微分求积升阶谱有限元方法及其在薄板自由振动中的应用

A differential quadrature hierarchical finite element method and its application to thin plate free vibration

提出了一种基于Hermite插值的微分求积升阶谱有限元方法。单元在几何映射上采用了混合函数方法,而在形函数的构造上,单元边界上采用非均匀节点的Hermite插值基函数,单元内部升阶谱形函数的构造则采用雅克比正交多项式的张量积形式。将单元形函数与高斯-洛巴托积分法结合起来离散薄板的势能泛函从而得到相应的单元矩阵。提出的薄板单元在单元边界以及单元内部的节点配置完全自由,因而可以用于不同阶次的单元的连接。
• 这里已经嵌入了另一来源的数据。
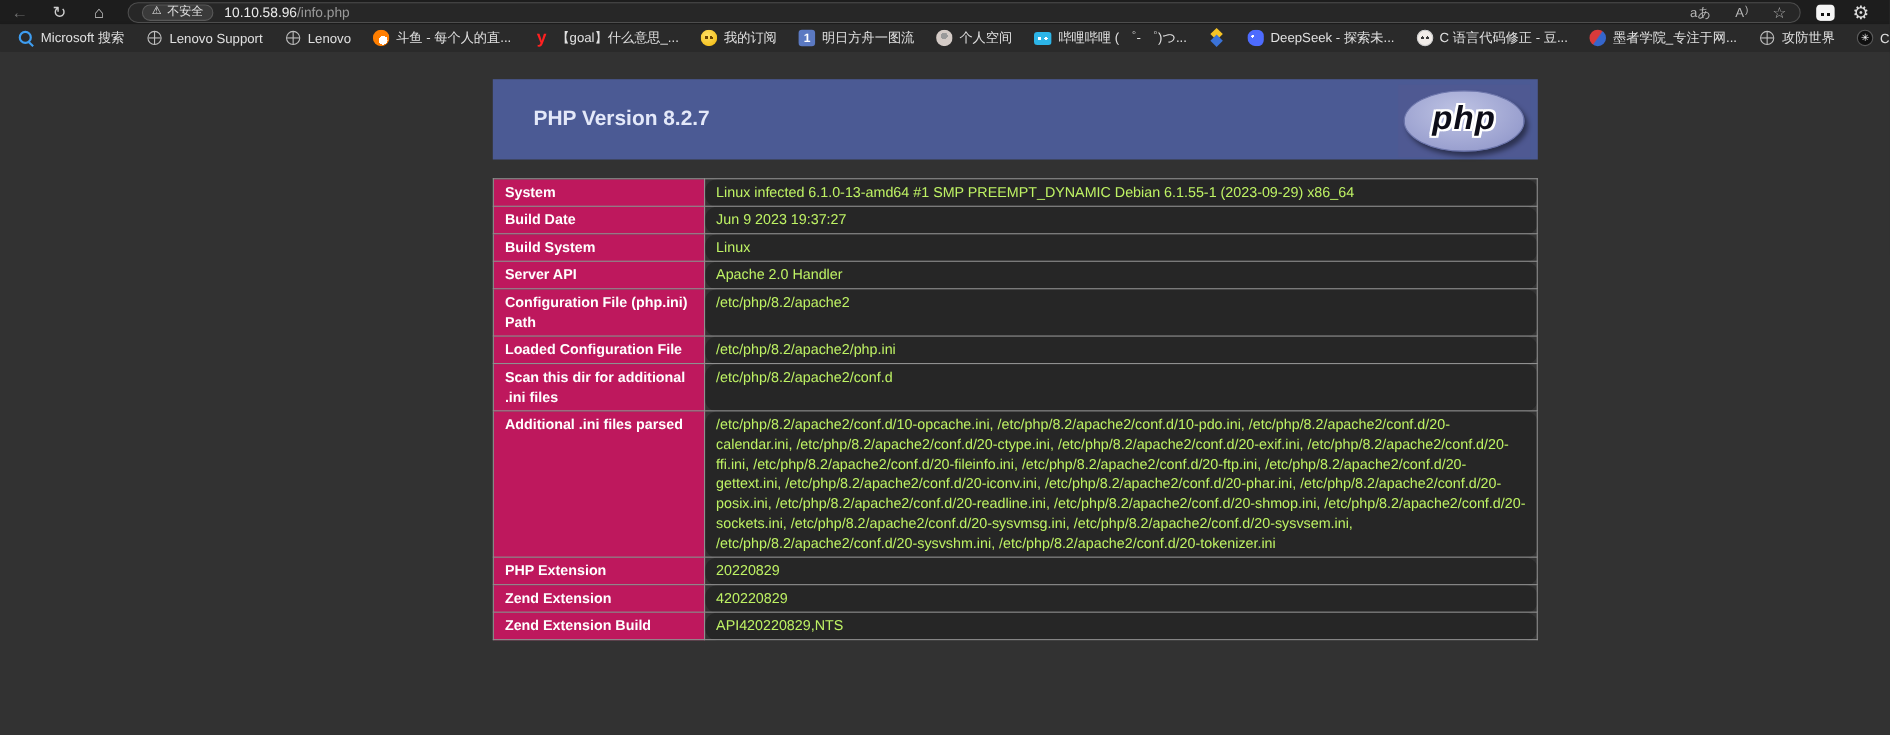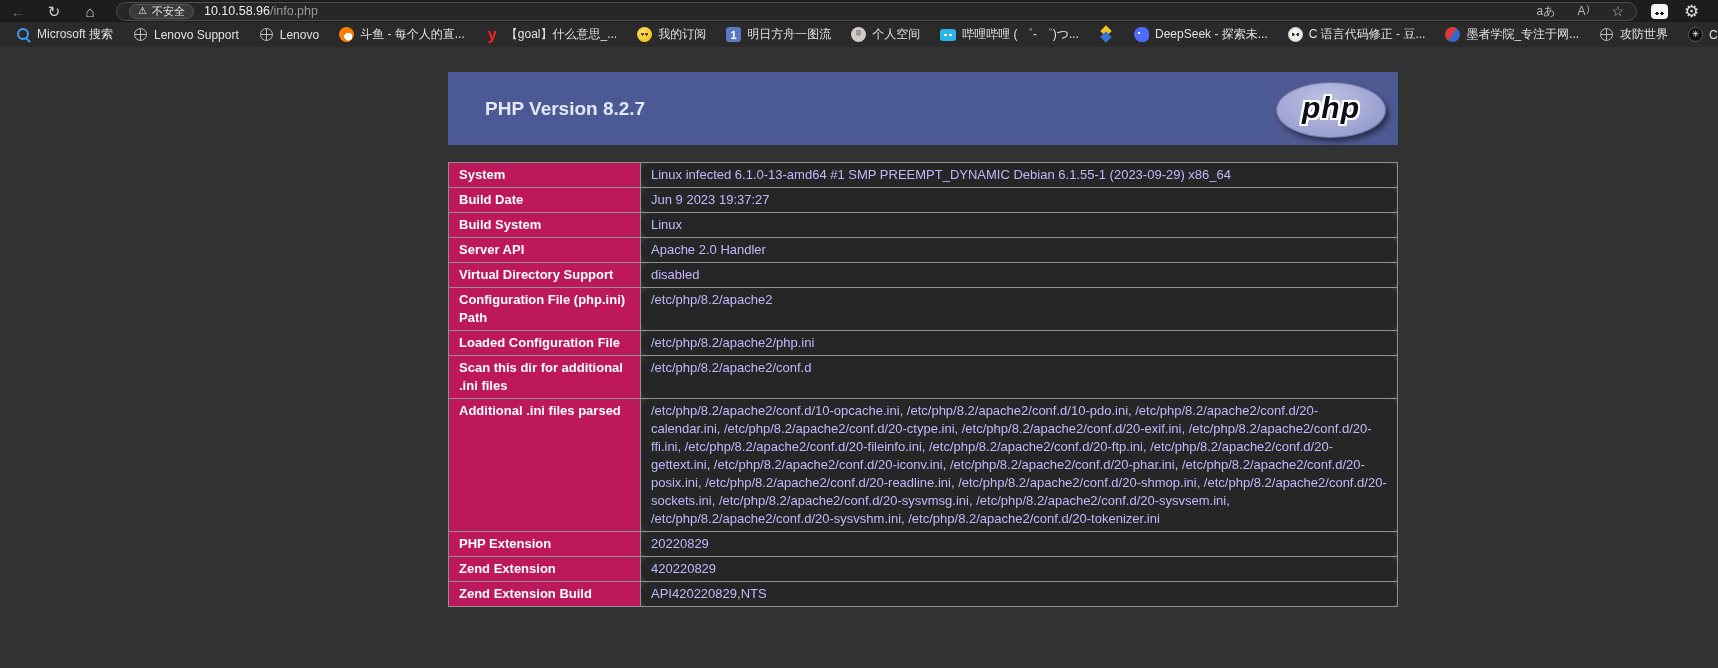"Linux infected 6.1.0-13-amd64 #1 SMP" td.v { color: #c4b5fd -> #bef264 }
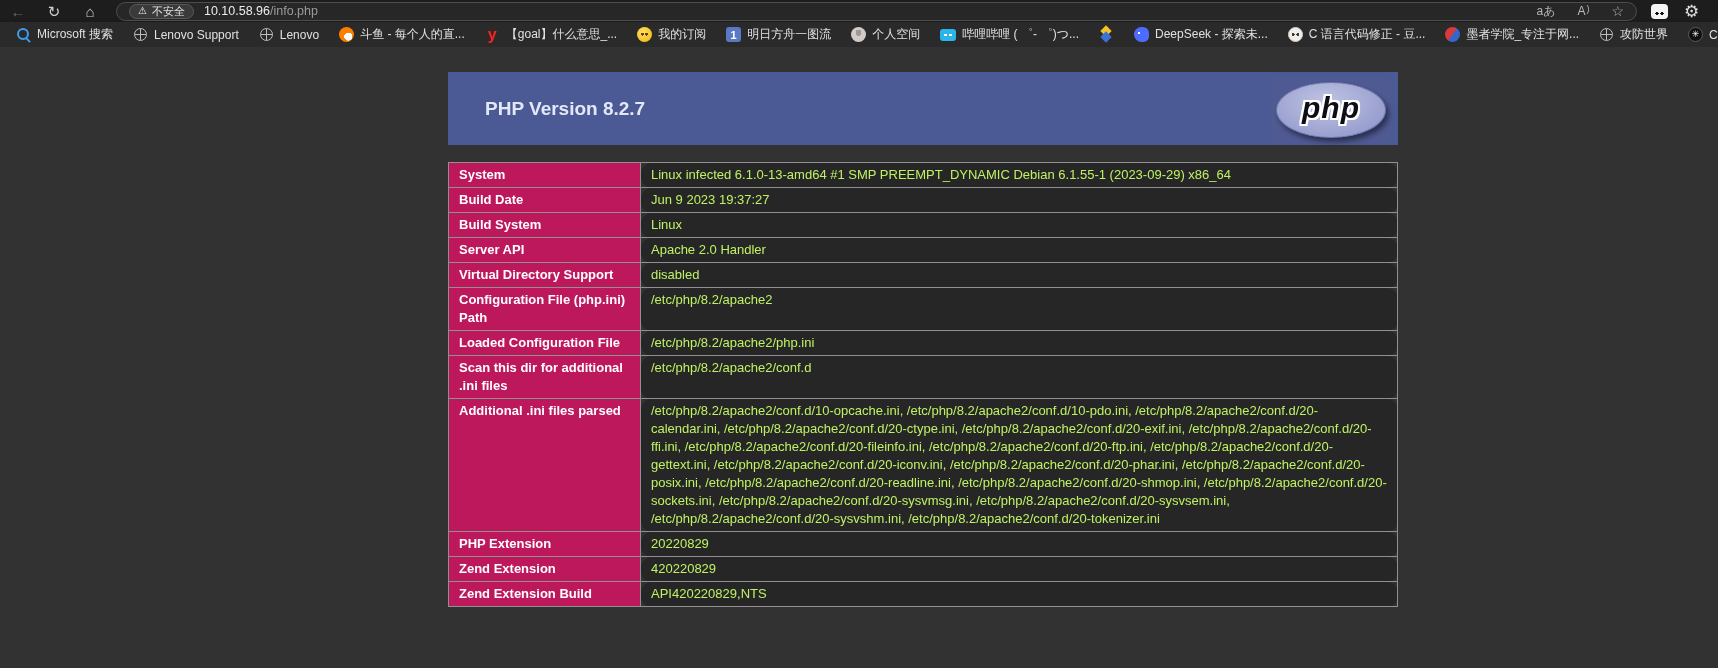"Virtual Directory Support" tr { html: <tr> <td>Virtual Directory Support</td> <td>disabled</td> </tr> -> none }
通过在薄板自由振动中的应用计算以及与精确解的对比,结果表明:提出的微分求积升阶谱有限元方法不仅计算精度高,而且收敛速度快,同时在阶次较高时仍然具有良好的数值稳定性。

A Hermite differential quadrature hierarchical finite element method is proposed and elaborated in this paper.The geometric mapping is based on blending function interpolation,while the shape functions at the element edges are derived from Hermite interpolation bases with non-uniform distributed nodes and the internal hierarchical face functions are obtained through tensor product of one dimensional Jacobi orthogonal polynomials.The shape functions in conjunction with Gauss-Lobatto interpolation are employed in discretizing the potential functional of thin plates to obtain the element matrices.In the present elements,the DOFs(Degree of Freedoms)collocations are free at each side and inside of the element,therefore it is allowed to use elements with different order in assembly.The present elements are used in free vibration analysis of thin plate,and the results are compared with the exact solutions and the numerical results by other methods,which show the high accuracy as well as fast convergence of present elements.Moreover,the stability problems are not suffered even when the element order is very high.